Sallie Mae, the nation’s largest student loan company, has been pushing to allow the Treasury department to purchase bundled student loan debt. Student loan companies would then have access to cheap capital, giving them money to lend and making federal student loans more profitable. The problem with this solution is that we’ve already done it, and it worked well until the company responsible for using Treasury funds to ensure market liquidity—Sallie Mae—decided it could make more money by only going through the private markets.
When Sallie Mae privatized, part of the deal was that it would act as a “lender of last resort” for students who could not get access to federal student loans. The provision was part of Sallie Mae’s repayment for years of taxpayer support and access to cheap Treasury funds. Now that the time has come for Sallie Mae to act as a lender of last resort, it’s not in a position to do so and has come back to the government asking for more Treasury funds. That’s not how Sallie Mae’s privatization plan was supposed to work—the goal was to save the federal government money by transitioning Sallie Mae into a fully private company.

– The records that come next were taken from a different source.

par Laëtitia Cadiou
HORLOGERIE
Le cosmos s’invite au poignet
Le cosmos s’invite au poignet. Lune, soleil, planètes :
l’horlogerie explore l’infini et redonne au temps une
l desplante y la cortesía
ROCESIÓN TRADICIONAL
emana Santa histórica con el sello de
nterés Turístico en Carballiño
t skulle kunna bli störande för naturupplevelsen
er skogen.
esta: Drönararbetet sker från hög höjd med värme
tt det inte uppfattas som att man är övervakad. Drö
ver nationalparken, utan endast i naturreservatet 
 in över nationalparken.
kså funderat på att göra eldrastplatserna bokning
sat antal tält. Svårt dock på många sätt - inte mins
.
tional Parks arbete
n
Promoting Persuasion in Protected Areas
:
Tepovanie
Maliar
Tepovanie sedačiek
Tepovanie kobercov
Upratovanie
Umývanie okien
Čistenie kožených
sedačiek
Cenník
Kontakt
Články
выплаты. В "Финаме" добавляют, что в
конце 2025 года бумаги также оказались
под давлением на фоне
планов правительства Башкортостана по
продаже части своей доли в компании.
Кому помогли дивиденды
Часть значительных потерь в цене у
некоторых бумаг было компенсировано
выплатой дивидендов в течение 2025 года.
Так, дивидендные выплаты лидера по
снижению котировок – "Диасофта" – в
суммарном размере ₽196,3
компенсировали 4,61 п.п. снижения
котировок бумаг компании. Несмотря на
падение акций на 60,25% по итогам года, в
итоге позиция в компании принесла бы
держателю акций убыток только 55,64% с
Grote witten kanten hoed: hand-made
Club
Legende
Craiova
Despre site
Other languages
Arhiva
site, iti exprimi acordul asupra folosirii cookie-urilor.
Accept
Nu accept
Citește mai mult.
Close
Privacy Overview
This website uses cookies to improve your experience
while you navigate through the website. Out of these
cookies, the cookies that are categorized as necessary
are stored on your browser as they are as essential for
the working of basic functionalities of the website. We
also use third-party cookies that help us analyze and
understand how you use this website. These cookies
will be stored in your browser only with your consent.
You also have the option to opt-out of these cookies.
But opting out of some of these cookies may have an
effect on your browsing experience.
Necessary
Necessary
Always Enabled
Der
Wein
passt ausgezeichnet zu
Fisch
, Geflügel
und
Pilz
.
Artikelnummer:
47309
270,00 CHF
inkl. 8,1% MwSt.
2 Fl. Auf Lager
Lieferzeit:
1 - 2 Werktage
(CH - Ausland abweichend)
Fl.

The federal student loan program has a history of providing incentives to student loan companies to ensure their continued participation in the loan program—that’s why loan companies get subsidies and loan guarantees, and why the federal government created Sallie Mae in the first place. But these incentives also have a history of going awry as market conditions change and loan companies use loopholes and lobbying to increase profits (note the 9.5 percent loan scandal).
The House has already passed a bill aimed at addressing potential problems in the student loan market, including increasing the federal limits on student loans by $2,000 and giving the Department of Education the authority to buy student loans in order to free up money to make new loans. This last provision includes the caveat that any loan purchases must not incur any cost to the federal government—a good and important goal. But, as history has taught us, student loan companies are good at figuring out how to get the best deal out of these types of changes to the student loan program. This means that clear responsibility for oversight of the program and legislative language that leaves few loopholes will be critically important to ensuring that, once credit markets recover, student loan companies aren't reaping all the profits while taxpayers are holding the bag.